Chapter Text
You'd see Sana sitting atop one of the school's many picnic tables, eyes slightly hooded, lips slightly pulled up, gazing into the eyes of her boyfriend. He's the class comedian - the one who'd break out the slapstick humour when situations would get a little too serious, but who was now strumming a guitar, looking up into the eyes of the most perfect girl he'd ever had the privilege of meeting.
Sana's friends would gather around with arms folded, heads tilted to the side, with confusion, disbelief, amusement and a plethora of other mixed emotions running through their minds. Being quite the softie herself, Sana would try to shoo her friends away from the scene, her boy's fingers now stumbling on chords and messing up tabs like the first time he'd tried to serenade her.
Other guys in the schoolyard would take note of how the sunlight would illuminate the pale smoothness of Sana's skin, how the uniform was fit to her every curve, or how they'd die for a chance to be at the receiving end of that look she gives him. The girls in Sana's squad groans at how much of a dork the guy is, what perverts the other guys in their year were, but concludes that maybe Sana's picked the right one, considering that he's, realistically speaking, the closest thing their school has to a charming romantic.
You'd see the light pinkish hues of the sky darken to a deep shade of crimson, a visual representation of how far the boy's falling for the Japanese girl before him. His fingers barely strike the steel strings of the acoustic guitar, his chords which he'd forced himself to memorise over the course of three months fade into one thought and one thought only: Sana. Sana looks beautiful. Sana looks gorgeous against a warm backdrop and boy does he want to catch her bubblegum-tinted lips in a kiss.
Sana's never kissed him though.
Then, you'd see Sana hop off the top of the picnic table as soon as she sees the analog clock near the cafeteria hit 16:00:25, slinging a strap of her bag (which was in the shape of Hello Kitty, mind you) over her shoulder in the process. She rewards her boyfriend, now showing the least subtle signs of disappointment in his boyish features, with a quick pat on the head and gives a long, torso-crushing hug to each of her six incredulous friends. A too-eager "Bye!" later and Sana's sliding her phone out of her skirt's sole pocket, a pep in her step as she's exiting the school compound.

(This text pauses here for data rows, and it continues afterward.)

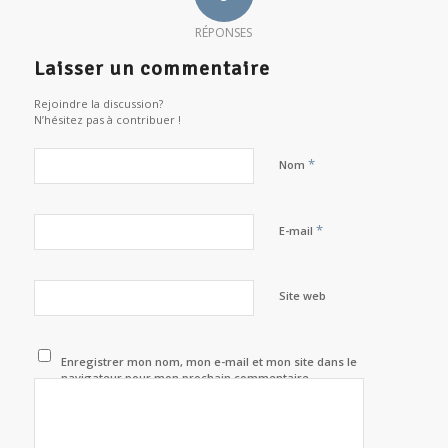
RÉPONSES
Laisser un commentaire
Rejoindre la discussion?
N’hésitez pas à contribuer !
*
Nom
*
E-mail
Site web
Enregistrer mon nom, mon e-mail et mon site dans le
navigateur pour mon prochain commentaire.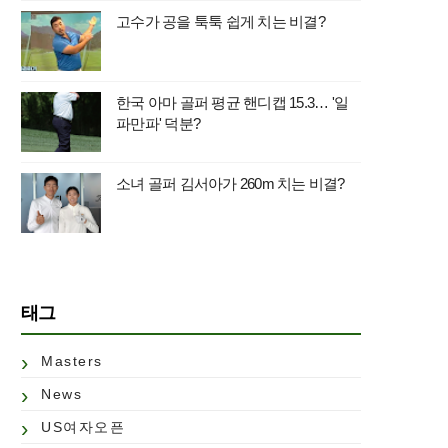
고수가 공을 툭툭 쉽게 치는 비결?
한국 아마 골퍼 평균 핸디캡 15.3… '일
파만파' 덕분?
소녀 골퍼 김서아가 260m 치는 비결?
태그
Masters
News
US여자오픈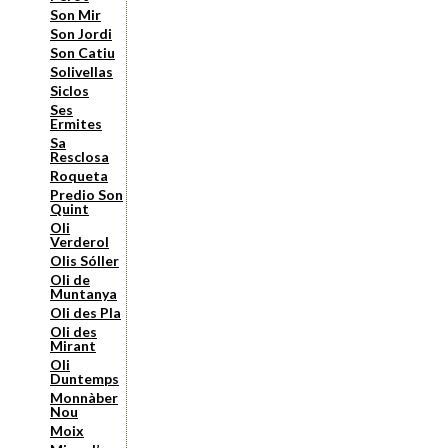
Son Mir
Son Jordi
Son Catiu
Solivellas
Siclos
Ses
Ermites
Sa
Resclosa
Roqueta
Predio Son
Quint
Oli
Verderol
Olis Sóller
Oli de
Muntanya
Oli des Pla
Oli des
Mirant
Oli
Duntemps
Monnàber
Nou
Moix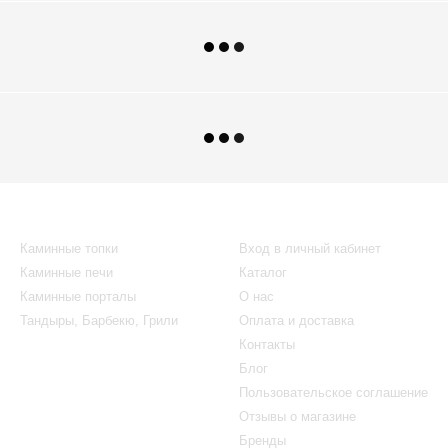
Каталог
Клиентам
Каминные топки
Вход в личный кабинет
Каминные печи
Каталог
Каминные порталы
О нас
Тандыры, Барбекю, Грили
Оплата и доставка
Контакты
Блог
Пользовательское соглашение
Отзывы о магазине
Бренды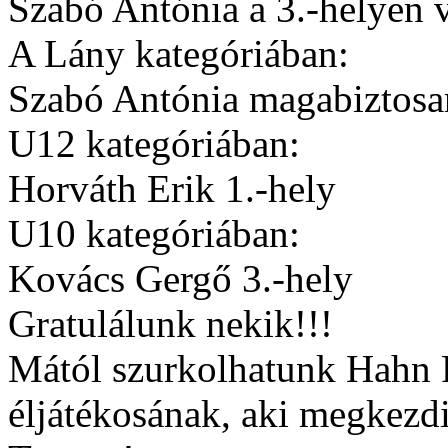
Szabó Antónia a 3.-helyen v
A Lány kategóriában:
Szabó Antónia magabiztosan
U12 kategóriában:
Horváth Erik 1.-hely
U10 kategóriában:
Kovács Gergő 3.-hely
Gratulálunk nekik!!!
Mától szurkolhatunk Hahn
éljátékosának, aki megkezd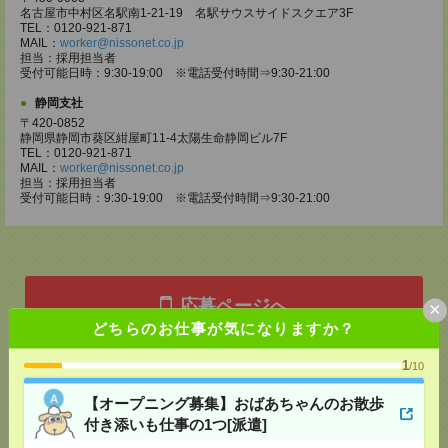
名古屋市中村区名駅南1-21-19 名駅サウスサイドスクエア3F
TEL：0120-921-871
MAIL：
worker@nissonet.co.jp
担当：採用担当者
受付可能日時：9:30-19:00 ※電話受付時間⇒9:30-21:00
静岡支社
〒420-0852
静岡県静岡市葵区紺屋町11-4太陽生命静岡ビル7F
TEL：0120-921-871
MAIL：
worker@nissonet.co.jp
担当：採用担当者
受付可能日時：9:30-19:00 ※電話受付時間⇒9:30-21:00
応募ページへ
×
どちらのお仕事が気になりますか？
1
/10
気になる！
【オープニング募集】おばあちゃんのお散歩
付き添いも仕事の1つ[派遣]
メール
LINE
で送る
で送る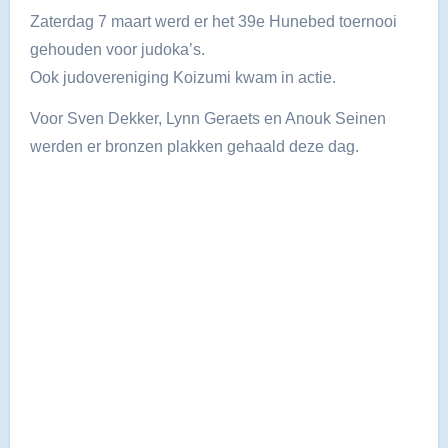
Zaterdag 7 maart werd er het 39e Hunebed toernooi
gehouden voor judoka’s.
Ook judovereniging Koizumi kwam in actie.
Voor Sven Dekker, Lynn Geraets en Anouk Seinen
werden er bronzen plakken gehaald deze dag.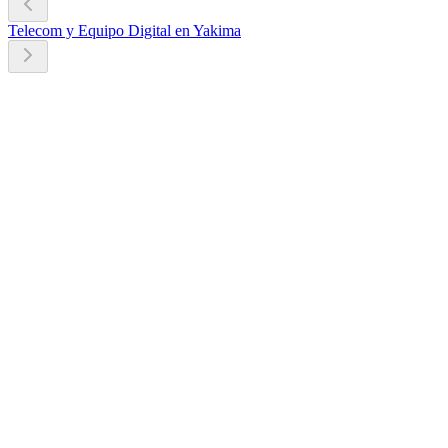
Telecom y Equipo Digital en Yakima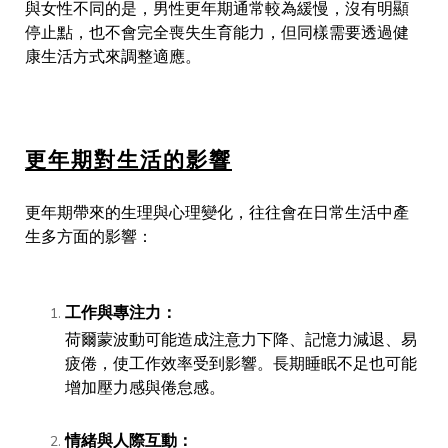
與女性不同的是，男性更年期通常較為緩慢，沒有明顯
停止點，也不會完全喪失生育能力，但同樣需要透過健
康生活方式來調整適應。
更年期對生活的影響
更年期帶來的生理與心理變化，往往會在日常生活中產
生多方面的影響：
工作與專注力：
荷爾蒙波動可能造成注意力下降、記憶力減退、易
疲倦，使工作效率受到影響。長期睡眠不足也可能
增加壓力感與倦怠感。
情緒與人際互動：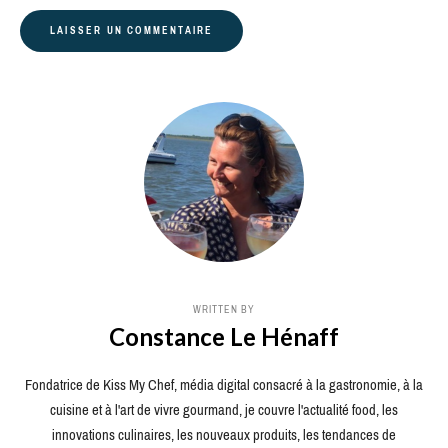
WRITTEN BY
Constance Le Hénaff
Fondatrice de Kiss My Chef, média digital consacré à la gastronomie, à la
cuisine et à l'art de vivre gourmand, je couvre l'actualité food, les
innovations culinaires, les nouveaux produits, les tendances de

She finds herself, alone, standing by a manmade pond in the corner of the park at the edge of her neighbourhood. With fingertips which were just a while ago unwavering and steady, the girl who now feels suffocated by the collars of both her blouse and blazer hesitantly taps a specific set of numbers and hits the "Call" button two silent beats later.
Sana's breath hitches and she feels her knees buckle a bit at the familiar, pseudo-calming standby tune to a line she'd found on a particular website just two weeks ago. The website was baby pink, she noticed (it's her favourite colour after all), and while it looked a tad outdated, the charm of pastel rainbow flags and fuschia inverted triangles and the number to a helpline in sparkly purple lettering gave her enough hope.
That hope carried her through her first shaky conversation in shaky Korean, littered with bad grammar and vocabulary she'd translated the night before. That hope carries her now as she first anticipates the soothing words of the volunteer she half-comprehends, then rushes through, in her native Kansai dialect, something along the lines of: "…I'd like to speak to M-momo."
She's unsure if the woman on the other side of the phone call understands the rest of her sentence, but she's grateful for her catching the name she admittedly stumbled over because the line is now being transferred over to another volunteer with a long "beep".
Sana doesn't have to squint while painstakingly translating this one's words; the Japanese volunteer at the flip side of the helpline breathes a "Hello, S-chan, Momo's here for you," into the phone and the schoolgirl senses her heartbeat slow to a much more normal pace.
Resting the entirety of her body on a park bench, the girl presses the phone against her cheek with both of her freezing hands and wonders if Momo can tell how utterly safe Sana feels when she listens to her.
"Are you ready to tell me? You can just let it all out if you'd rather have a quiet companion. I'll stay with you for however long they'll let me."
You'd see the guilt quickly appear on Sana's face as she plays flashbacks of the 20, 30, 40-minute long sessions where she'd just clutch onto the hard exterior of the same bench, crying, sobbing, heaving, wordlessly, into her phone's microphone. Relives, at least for a moment, how her heart had felt especially heavy with a burden she's held locked for, what, four years?
Still, she currently has memories of Momo's gentle "it's alright"s, "it will get better"s and "there's nothing wrong with you"s kept, stored carefully in a separate box within the confines of her otherwise messy head. Sana may have barely heard the cheerful helpline volunteer speak much over the past four phonecalls, but it's the security in her voice, the sense of familiarity in her intonation, the sparse but much needed sentiments in between Sana's own gasps for air, that urges Sana to trust whoever "Momo" is.
"I'm ready, Momo. I think I'm finally ready to talk about this."